Query pattern: when you define a product based on data, that product is generally not going to suddenly wake up tomorrow and do a brand new query you've never seen or heard of before. You have to actually add code to your product to make it do that query. The things that will happen brand new tomorrow is those queries that have been pre-defined will get new filters added to them (new values will always be showing up, new tenants, new stuff). Additionally, one set of users of your product might be looking at usage by tenant, another one might be looking at usage by team and yet another one might be looking at usage by geo region, this means that the dimensions looked at will differ. This is what I mean when I say that the shape is the same, but boolean logic and dimensions looked at changes.
Having an SLA is also important for any product experience. When you are painting a UI for someone, they just want the UI painted inside of their expectations and don't care about what it means technically to make that happen.

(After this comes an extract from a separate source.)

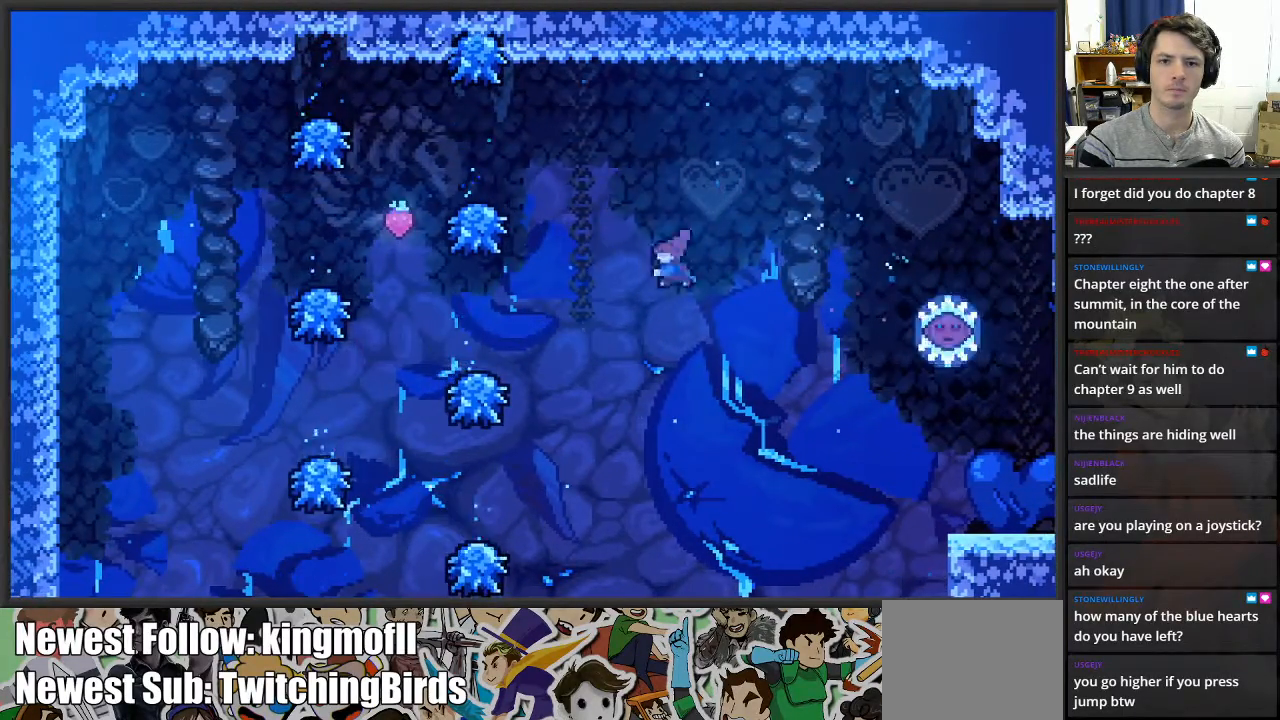
{"buttons": [], "left_stick": "left", "right_stick": "center", "events": [[133, "X", "up"], [300, "left_stick", "center"], [400, "left_stick", "left"]]}
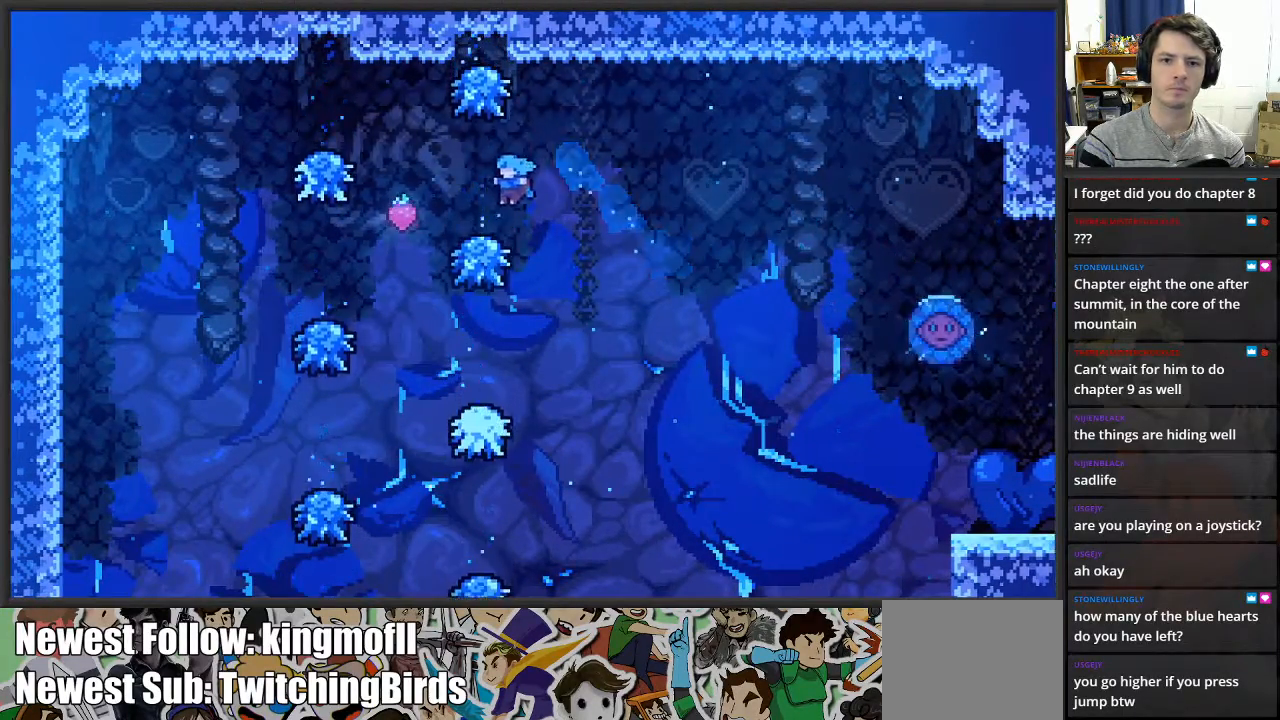
{"buttons": [], "left_stick": "center", "right_stick": "center", "events": [[100, "A", "down"], [350, "A", "up"], [367, "left_stick", "center"]]}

These 3 things are all meaningfully contrasted against, e.g. Data Warehouse style workloads. With a Data Warehouse, the primary users are the business analysts. Those business analysts tend to be looking for a SQL interface, it is their job to write SQL statements, to join those tables and dig ever deeper into the ever-deepening data warehouse or lake or whatever other metaphor people want to have. On top of Data Warehouses, there are various visualization layers that allow you to define dashboards to try to target a wider audience, but at the end of the day those run against a data warehouse and the data warehouse is fundamentally built with the persona of the data analyst in mind. This persona is generally always going to come up with an ever more complex query to answer whatever the newest flavor of the month question happens to be. As the person writes a more complex query, they are okay with it taking longer (of course, faster is always better, but for something that will be run once and never again, who cares if it takes a bit longer) and care much more that it is guaranteed to finish. I.e. they do not actually have a query SLA, highly variant query timings is totally fine and acceptable, instead they require that any query that they write must be executable.